Cavoletti di Bruxelles

Ho deciso finalmente di ammetterlo, tiro fuori tutto e lo faccio tutto d'un fiato: nonavevomaimangiatoicavolettidiBruxelles! Eccoci qui, ora che l'ho detto posso affrontare con un po' più di serenità l'argomento. Partendo dal presupposto che "il cavoletto di Bruxelles" è uno dei principali protagonisti di "quell'amabile specie di terrorismo verduriero" che ha tormentato più di un'infanzia, alla veneranda età di ventisei anni, ho deciso di affrontare uno dei miei più grandi fantasmi alimentari. Ed eccomi qui, ne sono uscita diciamo quasi vittoriosa!

Patetismi a parte, i cavoletti non sono poi così male, se non mi avessero guastato l'appetito con tante minacce, forse li avrei assaggiati anche prima, in fondo sono carini e apparentemente inoffensivi con la loro delicata forma sferica.

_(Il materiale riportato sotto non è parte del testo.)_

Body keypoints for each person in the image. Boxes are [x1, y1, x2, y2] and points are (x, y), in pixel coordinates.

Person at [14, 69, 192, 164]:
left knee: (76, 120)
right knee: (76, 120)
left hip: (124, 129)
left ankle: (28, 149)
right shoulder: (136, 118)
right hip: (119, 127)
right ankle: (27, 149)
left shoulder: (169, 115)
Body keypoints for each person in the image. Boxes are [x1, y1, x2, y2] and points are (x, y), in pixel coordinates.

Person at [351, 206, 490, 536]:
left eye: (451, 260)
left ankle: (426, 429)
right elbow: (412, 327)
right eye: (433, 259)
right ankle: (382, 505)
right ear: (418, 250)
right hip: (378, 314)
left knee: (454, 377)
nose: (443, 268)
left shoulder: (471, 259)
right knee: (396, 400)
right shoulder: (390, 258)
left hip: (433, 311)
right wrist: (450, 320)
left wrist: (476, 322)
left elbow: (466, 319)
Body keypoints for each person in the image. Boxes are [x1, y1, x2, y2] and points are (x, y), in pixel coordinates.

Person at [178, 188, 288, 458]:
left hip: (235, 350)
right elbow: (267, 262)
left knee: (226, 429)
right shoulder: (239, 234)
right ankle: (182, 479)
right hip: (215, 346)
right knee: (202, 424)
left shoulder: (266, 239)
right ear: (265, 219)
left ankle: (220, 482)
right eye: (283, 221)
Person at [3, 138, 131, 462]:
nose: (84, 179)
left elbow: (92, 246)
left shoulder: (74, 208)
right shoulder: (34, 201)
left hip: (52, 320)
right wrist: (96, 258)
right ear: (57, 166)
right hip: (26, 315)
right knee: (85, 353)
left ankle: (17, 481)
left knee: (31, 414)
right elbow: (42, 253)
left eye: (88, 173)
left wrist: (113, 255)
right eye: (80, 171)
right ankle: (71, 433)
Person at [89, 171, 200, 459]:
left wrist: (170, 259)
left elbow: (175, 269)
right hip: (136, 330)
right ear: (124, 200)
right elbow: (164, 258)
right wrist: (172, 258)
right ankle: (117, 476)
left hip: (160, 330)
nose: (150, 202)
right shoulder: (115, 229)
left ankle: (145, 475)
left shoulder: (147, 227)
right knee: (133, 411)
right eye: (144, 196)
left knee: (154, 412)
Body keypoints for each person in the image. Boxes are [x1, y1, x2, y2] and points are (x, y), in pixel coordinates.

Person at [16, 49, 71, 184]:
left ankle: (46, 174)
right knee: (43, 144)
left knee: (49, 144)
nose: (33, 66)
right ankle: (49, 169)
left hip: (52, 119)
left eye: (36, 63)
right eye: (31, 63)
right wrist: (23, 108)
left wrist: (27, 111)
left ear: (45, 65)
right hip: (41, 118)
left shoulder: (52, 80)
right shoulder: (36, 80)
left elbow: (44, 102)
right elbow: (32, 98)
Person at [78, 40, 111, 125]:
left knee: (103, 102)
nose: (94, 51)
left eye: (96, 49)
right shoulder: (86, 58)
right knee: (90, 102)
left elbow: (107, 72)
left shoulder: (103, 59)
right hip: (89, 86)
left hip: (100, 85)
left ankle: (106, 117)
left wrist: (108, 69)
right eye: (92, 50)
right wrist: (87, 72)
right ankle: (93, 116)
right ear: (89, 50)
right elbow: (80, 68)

Bisogna ammettere che hanno un gusto deciso, ma niente di troppo terribile... e pensare che li consideravo delle "autentiche bombe a mano". Devo dire che ci sono tre ricette che li rendono adatti al mio "difficile palato", la prima è la quiche con salsiccia proposta da Roberta, le altre due ve le riassumo qui sotto:


  • versione spadellata. Basta pulirli eliminando il piede (che è un po' duretto) e le foglie più esterne, lavarli e metterli a bollire in acqua salata, acidulata con mezzo limone per mantenere intatto il bel colore verde, per una ventina di minuti. Nel frattempo si prepara una padella con un bel pezzetto di burro, due spicchi d'aglio e una manciata di sale grosso. Non appena sono teneri (testate con una punta di coltello, se li trapassa facilmente sono al punto giusto) vanno scolati e saltati nel burro per cinque minuti. Una spolverata di pepe bianco e il gioco è fatto.

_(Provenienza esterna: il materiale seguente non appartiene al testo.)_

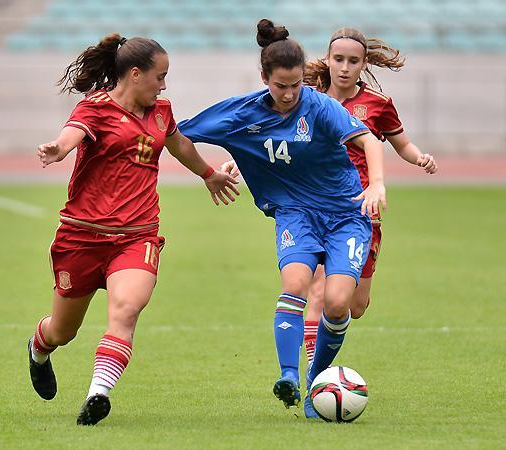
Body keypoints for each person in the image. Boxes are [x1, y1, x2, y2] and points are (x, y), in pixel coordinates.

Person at [27, 33, 239, 426]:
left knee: (126, 310)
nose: (164, 86)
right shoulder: (95, 108)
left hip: (137, 237)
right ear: (136, 74)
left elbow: (180, 145)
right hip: (81, 237)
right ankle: (38, 350)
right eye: (160, 77)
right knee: (62, 331)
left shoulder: (161, 112)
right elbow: (71, 135)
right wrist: (59, 148)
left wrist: (209, 174)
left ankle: (97, 394)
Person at [178, 19, 386, 419]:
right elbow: (177, 134)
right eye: (280, 86)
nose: (290, 94)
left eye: (295, 85)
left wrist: (376, 184)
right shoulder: (240, 112)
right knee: (294, 285)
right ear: (264, 78)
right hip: (295, 215)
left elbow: (369, 141)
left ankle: (316, 379)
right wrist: (208, 173)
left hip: (346, 214)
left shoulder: (319, 105)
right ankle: (289, 377)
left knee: (338, 304)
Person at [299, 28, 438, 364]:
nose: (345, 67)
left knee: (356, 305)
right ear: (328, 60)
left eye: (353, 61)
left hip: (363, 211)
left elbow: (402, 144)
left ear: (364, 64)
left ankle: (324, 347)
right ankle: (315, 371)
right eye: (338, 59)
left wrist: (419, 157)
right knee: (319, 290)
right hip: (319, 207)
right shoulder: (309, 99)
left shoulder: (378, 104)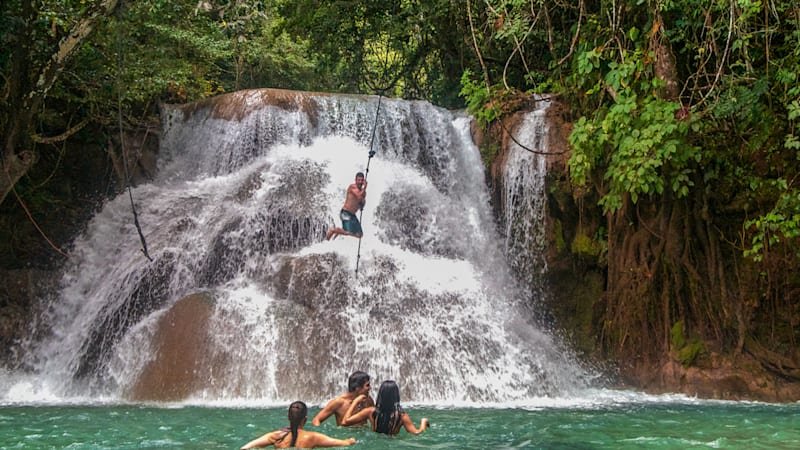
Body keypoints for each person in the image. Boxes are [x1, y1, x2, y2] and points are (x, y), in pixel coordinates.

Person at [240, 401, 356, 449]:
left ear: (288, 417)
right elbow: (343, 443)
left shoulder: (275, 436)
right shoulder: (312, 438)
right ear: (305, 420)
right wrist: (351, 440)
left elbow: (244, 448)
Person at [341, 380, 429, 435]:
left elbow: (345, 422)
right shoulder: (401, 416)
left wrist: (355, 402)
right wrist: (423, 423)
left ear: (380, 394)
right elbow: (416, 433)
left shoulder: (371, 412)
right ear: (396, 396)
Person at [325, 172, 367, 240]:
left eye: (362, 180)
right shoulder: (352, 187)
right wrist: (365, 187)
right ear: (355, 180)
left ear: (364, 181)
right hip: (345, 213)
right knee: (348, 231)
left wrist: (362, 205)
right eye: (358, 180)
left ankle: (339, 231)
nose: (360, 182)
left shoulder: (363, 192)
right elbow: (359, 196)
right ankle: (333, 230)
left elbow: (361, 202)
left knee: (359, 235)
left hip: (352, 215)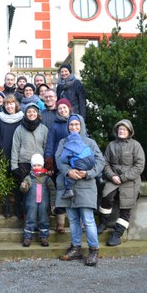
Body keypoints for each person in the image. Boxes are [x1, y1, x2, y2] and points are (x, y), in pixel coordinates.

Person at [56, 114, 104, 266]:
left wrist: (88, 173)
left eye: (77, 124)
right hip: (68, 185)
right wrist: (68, 171)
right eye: (71, 125)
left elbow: (100, 161)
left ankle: (93, 250)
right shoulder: (63, 142)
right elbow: (58, 159)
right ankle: (75, 247)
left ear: (82, 125)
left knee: (88, 220)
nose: (74, 127)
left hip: (86, 186)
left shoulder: (90, 142)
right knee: (73, 220)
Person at [99, 119, 145, 246]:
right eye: (120, 129)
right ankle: (103, 223)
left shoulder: (136, 146)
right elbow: (105, 163)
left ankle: (117, 234)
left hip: (130, 180)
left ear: (129, 132)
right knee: (106, 197)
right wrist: (112, 176)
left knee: (126, 208)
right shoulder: (111, 145)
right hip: (113, 179)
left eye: (124, 129)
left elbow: (139, 166)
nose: (122, 131)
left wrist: (124, 177)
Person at [11, 103, 49, 218]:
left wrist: (47, 164)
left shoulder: (43, 129)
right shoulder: (20, 129)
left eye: (33, 112)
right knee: (25, 189)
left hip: (39, 165)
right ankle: (24, 214)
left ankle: (39, 215)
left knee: (39, 191)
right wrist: (14, 165)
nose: (31, 114)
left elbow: (47, 147)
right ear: (25, 114)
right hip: (24, 163)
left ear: (37, 114)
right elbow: (15, 147)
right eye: (29, 112)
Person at [0, 95, 24, 218]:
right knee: (4, 182)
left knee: (17, 182)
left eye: (11, 103)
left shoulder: (22, 119)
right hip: (3, 154)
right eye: (7, 104)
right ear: (4, 106)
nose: (9, 106)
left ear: (16, 105)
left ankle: (17, 209)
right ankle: (6, 209)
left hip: (19, 156)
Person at [43, 98, 72, 233]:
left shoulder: (75, 122)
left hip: (75, 162)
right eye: (60, 108)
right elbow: (49, 145)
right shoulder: (55, 125)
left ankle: (80, 221)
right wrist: (49, 164)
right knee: (60, 192)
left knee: (76, 192)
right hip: (59, 163)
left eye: (64, 108)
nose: (62, 110)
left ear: (69, 108)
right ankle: (60, 222)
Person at [20, 154, 56, 247]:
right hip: (31, 204)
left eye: (39, 165)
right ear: (32, 166)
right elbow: (24, 190)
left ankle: (44, 237)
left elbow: (52, 191)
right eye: (34, 165)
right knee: (30, 218)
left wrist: (53, 204)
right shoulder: (28, 178)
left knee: (44, 219)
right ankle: (27, 237)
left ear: (42, 165)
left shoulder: (47, 178)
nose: (37, 167)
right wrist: (23, 186)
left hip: (44, 204)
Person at [59, 129, 95, 199]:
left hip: (79, 163)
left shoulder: (68, 147)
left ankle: (69, 190)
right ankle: (100, 177)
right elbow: (92, 153)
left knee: (71, 175)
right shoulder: (84, 144)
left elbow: (63, 159)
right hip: (91, 160)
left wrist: (67, 162)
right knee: (93, 165)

  • versione gratin. E qui le cose si complicano, ma solo leggermente. Bollite i cavoletti come indicato nella ricetta precedente. Approfittate del tempo per preparare una salsa besciamella piuttosto spessa. Scolate i cavoletti e asciugateli leggermente. Poneteli sul fondo di una pirofila, ricopriteli di salsa e di groviera grattugiato, cospargeteli di noce moscata e fiocchetti di burro e fate gratinare per 10 minuti.

Che tregua sia, ciò non toglie che mi piacerebbe davvero conoscere altri "traumatizzati da Cavoletto di Bruxelles" chissà che racconti leggendari ne verrebbero fuori.